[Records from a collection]
====================

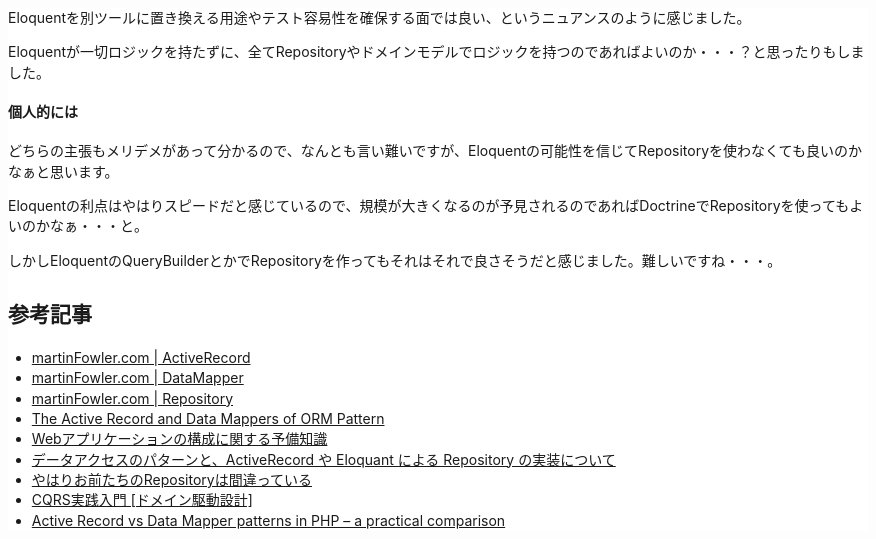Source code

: Eloquentを別ツールに置き換える用途やテスト容易性を確保する面では良い、というニュアンスのように感じました。

Eloquentが一切ロジックを持たずに、全てRepositoryやドメインモデルでロジックを持つのであればよいのか・・・？と思ったりもしました。

#### 個人的には

どちらの主張もメリデメがあって分かるので、なんとも言い難いですが、Eloquentの可能性を信じてRepositoryを使わなくても良いのかなぁと思います。

Eloquentの利点はやはりスピードだと感じているので、規模が大きくなるのが予見されるのであればDoctrineでRepositoryを使ってもよいのかなぁ・・・と。

しかしEloquentのQueryBuilderとかでRepositoryを作ってもそれはそれで良さそうだと感じました。難しいですね・・・。

## 参考記事

- [martinFowler.com | ActiveRecord](https://www.martinfowler.com/eaaCatalog/activeRecord.html)
- [martinFowler.com | DataMapper](https://martinfowler.com/eaaCatalog/dataMapper.html)
- [martinFowler.com | Repository](https://martinfowler.com/eaaCatalog/repository.html)
- [The Active Record and Data Mappers of ORM Pattern](https://medium.com/oceanize-geeks/the-active-record-and-data-mappers-of-orm-pattern-eefb8262b7bb)
- [Webアプリケーションの構成に関する予備知識](https://qiita.com/okeyaki/items/37eb4b66bd8ef62c1fe8)
- [データアクセスのパターンと、ActiveRecord や Eloquant による Repository の実装について](https://www.kanzennirikaisita.com/posts/data-access-patterns)
- [やはりお前たちのRepositoryは間違っている](https://qiita.com/mikesorae/items/ff8192fb9cf106262dbf)
- [CQRS実践入門 [ドメイン駆動設計]](https://little-hands.hatenablog.com/entry/2019/12/02/cqrs)
- [Active Record vs Data Mapper patterns in PHP – a practical comparison](https://tsh.io/blog/active-record-vs-data-mapper-patterns-in-php/?utm_source=pocket_mylist)
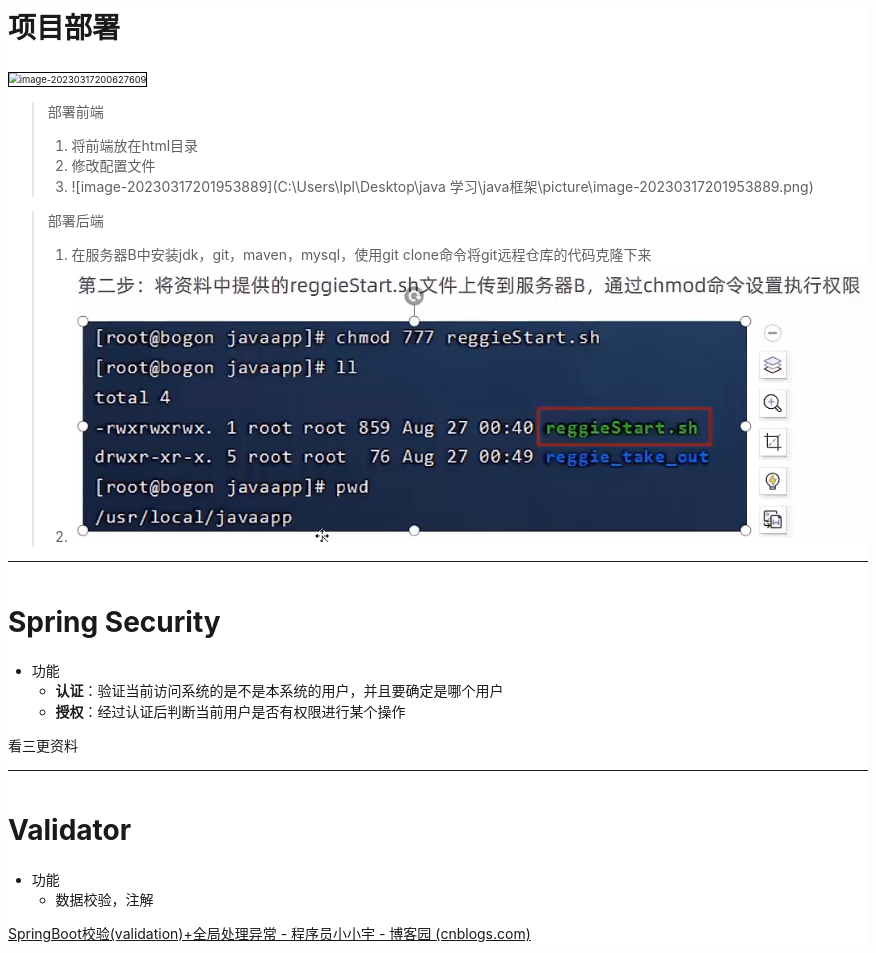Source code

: # 项目部署

<img src="C:\Users\lpl\Desktop\java 学习\java框架\picture\image-20230317200627609.png" alt="image-20230317200627609" style="zoom:67%;margin:0;border:2px solid black" />

> 部署前端
>
> 1. 将前端放在html目录
> 2. 修改配置文件
> 3. ![image-20230317201953889](C:\Users\lpl\Desktop\java 学习\java框架\picture\image-20230317201953889.png)

> 部署后端
>
> 1. 在服务器B中安装jdk，git，maven，mysql，使用git clone命令将git远程仓库的代码克隆下来
> 2. ![image-20230317203334188](picture/image-20230317203334188.png)

---

# Spring Security

- 功能
  - **认证**：验证当前访问系统的是不是本系统的用户，并且要确定是哪个用户
  - **授权**：经过认证后判断当前用户是否有权限进行某个操作

看三更资料

---

# Validator

- 功能
  - 数据校验，注解

[SpringBoot校验(validation)+全局处理异常 - 程序员小小宇 - 博客园 (cnblogs.com)](https://www.cnblogs.com/tyux/articles/15858438.html)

====================

▸ **What is being asked**
Restate the preceding entries in full, word for word, with the pictures removed.

▸ **Result for this task**
Source code

: Eloquentを別ツールに置き換える用途やテスト容易性を確保する面では良い、というニュアンスのように感じました。

Eloquentが一切ロジックを持たずに、全てRepositoryやドメインモデルでロジックを持つのであればよいのか・・・？と思ったりもしました。

#### 個人的には

どちらの主張もメリデメがあって分かるので、なんとも言い難いですが、Eloquentの可能性を信じてRepositoryを使わなくても良いのかなぁと思います。

Eloquentの利点はやはりスピードだと感じているので、規模が大きくなるのが予見されるのであればDoctrineでRepositoryを使ってもよいのかなぁ・・・と。

しかしEloquentのQueryBuilderとかでRepositoryを作ってもそれはそれで良さそうだと感じました。難しいですね・・・。

## 参考記事

- [martinFowler.com | ActiveRecord](https://www.martinfowler.com/eaaCatalog/activeRecord.html)
- [martinFowler.com | DataMapper](https://martinfowler.com/eaaCatalog/dataMapper.html)
- [martinFowler.com | Repository](https://martinfowler.com/eaaCatalog/repository.html)
- [The Active Record and Data Mappers of ORM Pattern](https://medium.com/oceanize-geeks/the-active-record-and-data-mappers-of-orm-pattern-eefb8262b7bb)
- [Webアプリケーションの構成に関する予備知識](https://qiita.com/okeyaki/items/37eb4b66bd8ef62c1fe8)
- [データアクセスのパターンと、ActiveRecord や Eloquant による Repository の実装について](https://www.kanzennirikaisita.com/posts/data-access-patterns)
- [やはりお前たちのRepositoryは間違っている](https://qiita.com/mikesorae/items/ff8192fb9cf106262dbf)
- [CQRS実践入門 [ドメイン駆動設計]](https://little-hands.hatenablog.com/entry/2019/12/02/cqrs)
- [Active Record vs Data Mapper patterns in PHP – a practical comparison](https://tsh.io/blog/active-record-vs-data-mapper-patterns-in-php/?utm_source=pocket_mylist)
Source code

: # 项目部署

<img src="C:\Users\lpl\Desktop\java 学习\java框架\picture\image-20230317200627609.png" alt="image-20230317200627609" style="zoom:67%;margin:0;border:2px solid black" />

> 部署前端
>
> 1. 将前端放在html目录
> 2. 修改配置文件
> 3. ![image-20230317201953889](C:\Users\lpl\Desktop\java 学习\java框架\picture\image-20230317201953889.png)

> 部署后端
>
> 1. 在服务器B中安装jdk，git，maven，mysql，使用git clone命令将git远程仓库的代码克隆下来
> 2. ![image-20230317203334188](picture/image-20230317203334188.png)

---

# Spring Security

- 功能
  - **认证**：验证当前访问系统的是不是本系统的用户，并且要确定是哪个用户
  - **授权**：经过认证后判断当前用户是否有权限进行某个操作

看三更资料

---

# Validator

- 功能
  - 数据校验，注解

[SpringBoot校验(validation)+全局处理异常 - 程序员小小宇 - 博客园 (cnblogs.com)](https://www.cnblogs.com/tyux/articles/15858438.html)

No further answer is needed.